Outline for May 30, 1997

1. Greetings and Felicitations
   1. UCD students: everything except final report due next Friday, and that is due 2 weeks from Friday
   2. NTU students: homeworks 1, 2, and 3 no later than June 6, please!
2. Verification technique: Hierarchical Design Methodology (HDM)
   1. Break system into hierarchy of abstract machines
   2. Specify each as (set of) modules using SPECIAL: primitive V-functions give value of state variable, and derived V-functions give value computed from value of state variable; O-functions cause state transitions; and OV-functions do both
   3. Stage #1: Interface definitions:
      • decomposed into a set of modules each of which manages some object (collection of V-, O-, OV- functions)
      • general security requirements formulated: for PSOS, Detection Principle (no unauthorized acquisition of information) and Alteration Principle (no unauthorized alteration of information)
   4. Stage #2: Hierarchical Decomposition
      • Modules arranged in linear hierarchy
      • Consistency of structure, function names verified
   5. Stage #3: Module Specification
      • develop formal specifications for each model
      • verify internal consistence and global assertions (including representation of basic security requirements); for PSOS, the above 2 principles are expressed in terms of read/write capabilities
   6. Stage #4: Mapping Functions
      • define these to describe the state space at one level in terms of the state space of the level beneath it (i.e., i-th level V-functions related to (i-1)-st level V-functions by expressions
      • verify consistency of mapping functions with specifications and decompositions
   7. Stage #5: Implementation
      • implement and verify modules, from lowest to highest; verify as you go
3. Verification technique: UCLA Secure Kernel Method
   1. Top-level specifications
   2. Abstract level specifications
   3. Low level specifications
   4. Code satisfying specifications; formulate the specifications in terms of abstract machine with states and transitions satisfying:
      protected objects may be modified or read only by explicit requests
      • all accesses must be authorized
   5. Then verify code implementation satisfies the low-level specifications, and all levels are consistent
4. VAX VMM Security Kernel Goals
   1. Meet A1 requirements
   2. Run on commercial hardware without special modifications (other than microcode changes for virtualization)
   3. Provide software compatibility for VMS and ULTRIX-32 applications
   4. Provide acceptable level of performance
5. Kernel Overview
   1. Several virtual machines on one VMM Security Kernel
   2. Architecture, microcode had to be extended to support this; runs only on some VAXen (8530, 8550, 8800, 8810)
   3. VMs assigned access class (secrecy class + integrity class) based on BLP and Biba; supports ACLs on objects too
6. Design Approach
   1. Decision to use VMM to enable ULTRIX, VMS to run with no changes, rather than redesign either or both
   2. Ring compression technique: needed five rings (VM: user, supervisor, VM executive, VM kernel, real kernel) but had four(real machine: user, supervisor, executive, kernel).

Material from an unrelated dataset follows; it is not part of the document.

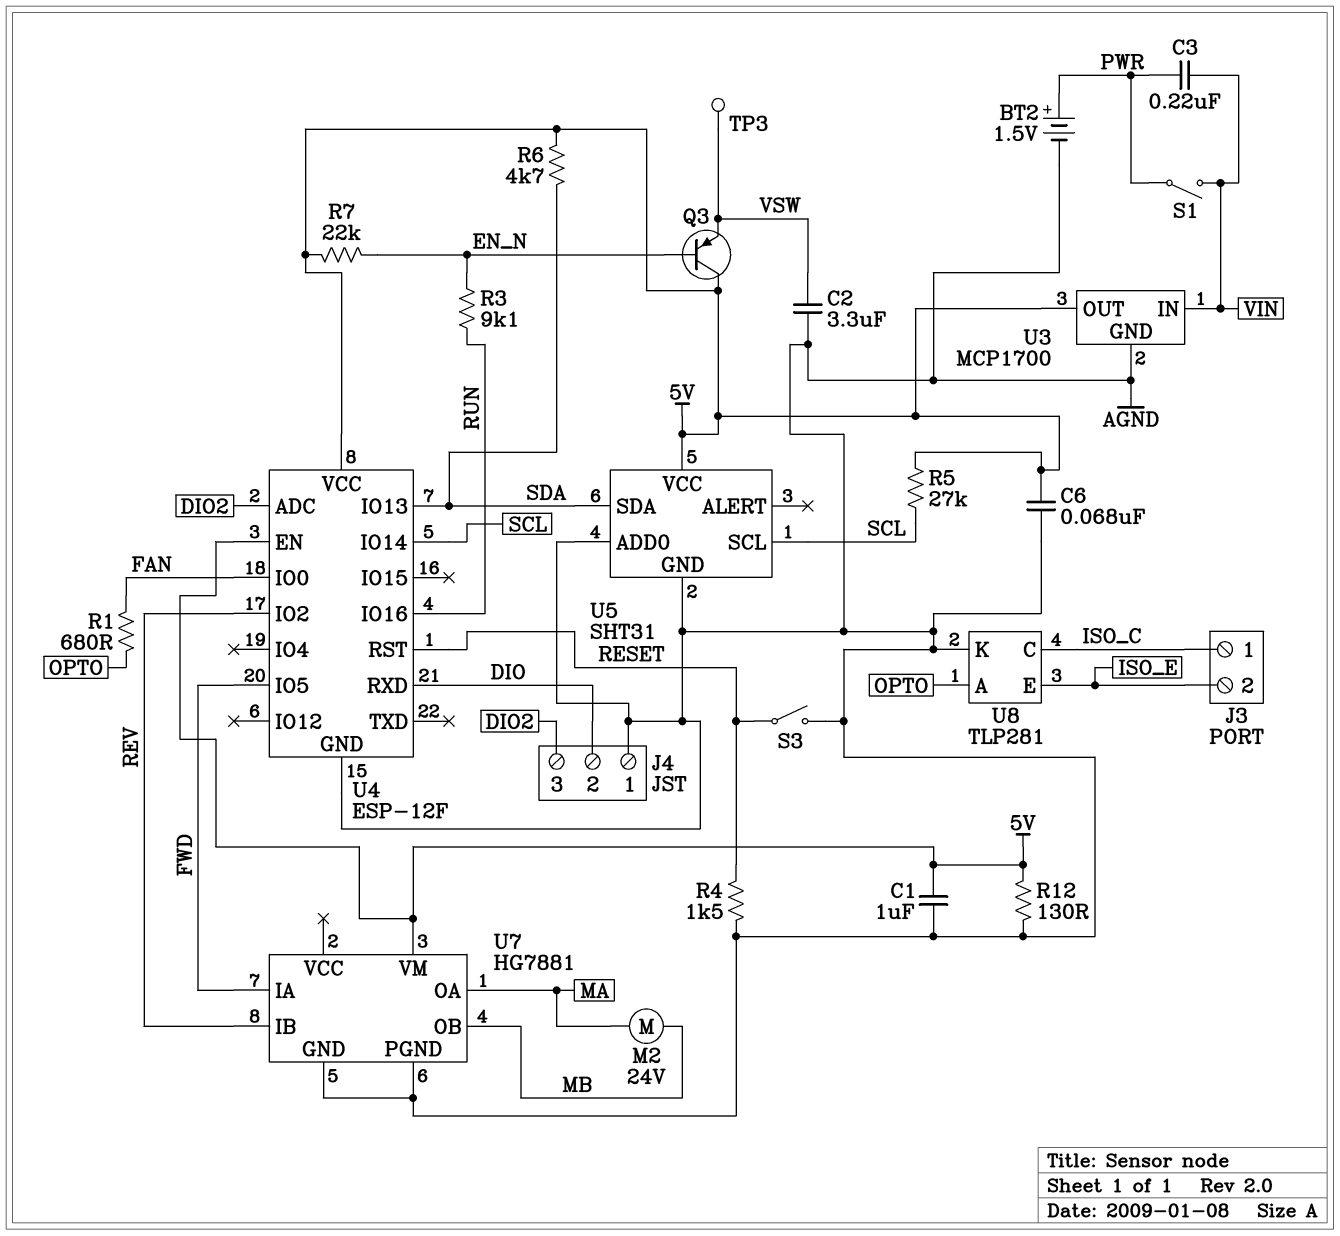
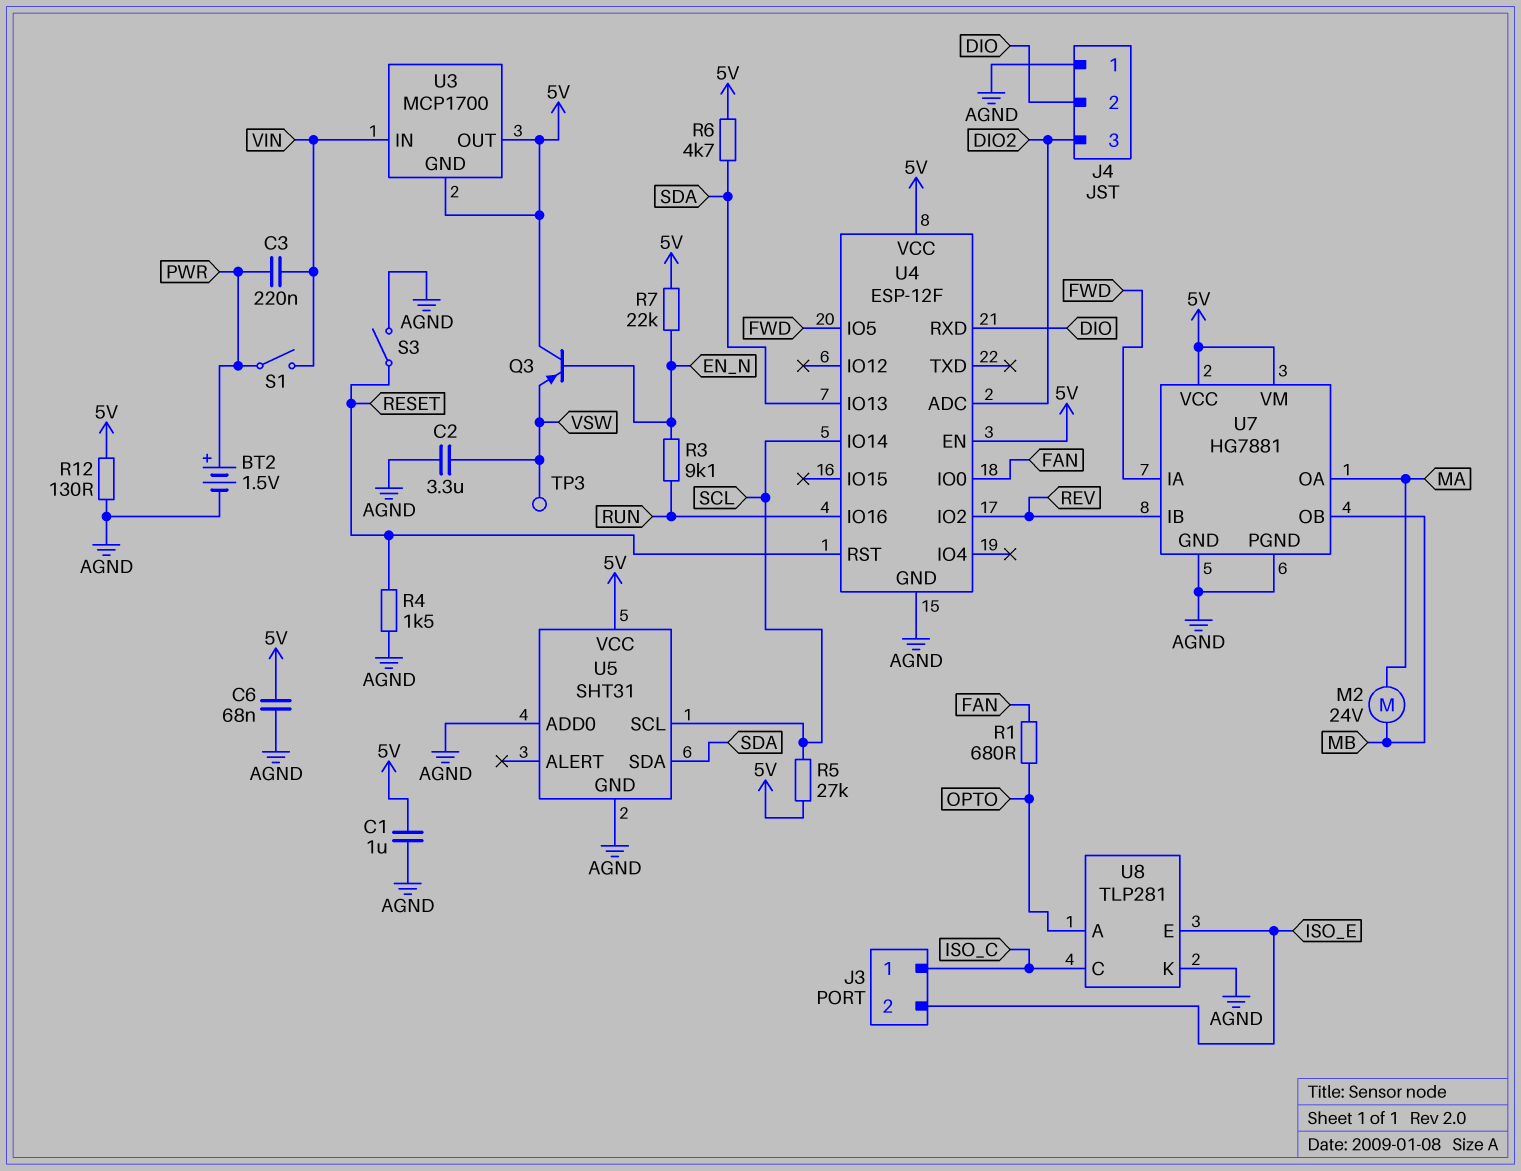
U3 pin GND: AGND -> 5V
U7 pin VCC: none -> 5V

Added a bit to the PSL and made executive, kernel both be in real executive ring
   3. Subjects: users, VMs. User uses trusted path to reach a server (part of the kernel itself) to connect to a VM. If authorized, server session suspended, VM takes over communication line
   4. Objects: real devices, access to which is controlled by the TCB; disk and tape volumes, under control of VM ("exchangeable volumes") or VAX Security Kernel ("VAX security kernel volume"), which is a flat file system used by the security kernel or to create virtual disk volumes.
   5. Access Classes: equal => seclvl(A) = seclvl(B), seccat(A) = seccat(B), intlvl(A) = intlvl(B), intcat(A) = intcat(B);
      A dominates B iff: seclvl(A) >= seclvl(B), seccat(A) contains seccat(B), intlvl(A) <= intlvl(B), intcat(A) is contained in intcat(B)
      A can read B only if A dominates B, and A can write to B only if B dominates A.
   6. Privileges: user (really, operator, sys managers, and security managers) privileges (turn auditing on/off, changing passwords, assigning access classes, mount volumes, etc.) and VM (dismount volumes, activate and deactivate other VMs; change ACLs if class permits). Done through trusted path.
   7. Layers (from lowest to highest)
      1. VAX hardware
      2. modified microcode for virtualization
      3. hardware interrupt handlers
      4. lower-level scheduler; for real system
      5. I/O services: device drivers controlling real I/O devices
      6. VM-physical space manager: manages physical memory, assigns it to VMs
      7. VM-virtual space manager: shadow page tabvles used by VM page managers
      8. higher-level scheduler
      9. audit trail
      10. files-11 Files: subset of ODS-2 file system, used by VMS; all files must be preallocated and contiguous volumes: registries of objects, implements volumes
      11. virtual terminals: physical terminal lines, virtual terminals
      12. virtual printers: VM printers, labelling of output
      13. kernel interface: virtual I/O & security function controllers (loading virtual disks onto virtual drives)
      14. secure server/virtual VAX: implements trusted path/emulates sensitive instructions
          ---------security perimeter---------
      15. virtual machine OS: virtual machine's OS
      16. users